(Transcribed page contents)
╭──
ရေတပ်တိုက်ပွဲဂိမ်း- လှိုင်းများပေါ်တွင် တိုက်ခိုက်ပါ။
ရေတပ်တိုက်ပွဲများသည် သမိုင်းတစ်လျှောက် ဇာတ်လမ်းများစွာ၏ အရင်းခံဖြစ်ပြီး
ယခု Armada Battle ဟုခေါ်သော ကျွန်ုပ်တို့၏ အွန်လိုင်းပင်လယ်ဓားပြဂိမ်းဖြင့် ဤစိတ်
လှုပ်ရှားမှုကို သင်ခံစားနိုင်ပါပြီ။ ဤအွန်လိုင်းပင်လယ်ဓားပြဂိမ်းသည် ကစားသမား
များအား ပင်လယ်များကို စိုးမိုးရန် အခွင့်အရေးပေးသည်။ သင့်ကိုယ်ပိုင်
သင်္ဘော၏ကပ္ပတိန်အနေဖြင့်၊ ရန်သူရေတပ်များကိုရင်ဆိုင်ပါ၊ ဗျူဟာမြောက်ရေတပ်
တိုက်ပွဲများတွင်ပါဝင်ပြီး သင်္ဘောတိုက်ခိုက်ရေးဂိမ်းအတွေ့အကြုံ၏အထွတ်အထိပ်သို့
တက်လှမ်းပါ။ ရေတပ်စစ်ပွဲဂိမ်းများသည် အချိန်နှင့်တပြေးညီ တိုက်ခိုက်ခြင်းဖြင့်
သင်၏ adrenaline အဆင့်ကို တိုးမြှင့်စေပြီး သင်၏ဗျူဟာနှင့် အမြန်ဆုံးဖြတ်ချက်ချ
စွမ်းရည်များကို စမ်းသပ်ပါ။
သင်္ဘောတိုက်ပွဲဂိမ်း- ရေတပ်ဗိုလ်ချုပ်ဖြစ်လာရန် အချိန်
╰──
» What is needed:
Output exactly the lines of the data that run from the one containing "တက်လှမ်းပါ။ ရေတပ်စစ်ပွဲဂိမ်းများသည် အချိန်နှင့်တပြေးညီ" to the very last line, and no others.

» Exercise response:
တက်လှမ်းပါ။ ရေတပ်စစ်ပွဲဂိမ်းများသည် အချိန်နှင့်တပြေးညီ တိုက်ခိုက်ခြင်းဖြင့်
သင်၏ adrenaline အဆင့်ကို တိုးမြှင့်စေပြီး သင်၏ဗျူဟာနှင့် အမြန်ဆုံးဖြတ်ချက်ချ
စွမ်းရည်များကို စမ်းသပ်ပါ။
သင်္ဘောတိုက်ပွဲဂိမ်း- ရေတပ်ဗိုလ်ချုပ်ဖြစ်လာရန် အချိန်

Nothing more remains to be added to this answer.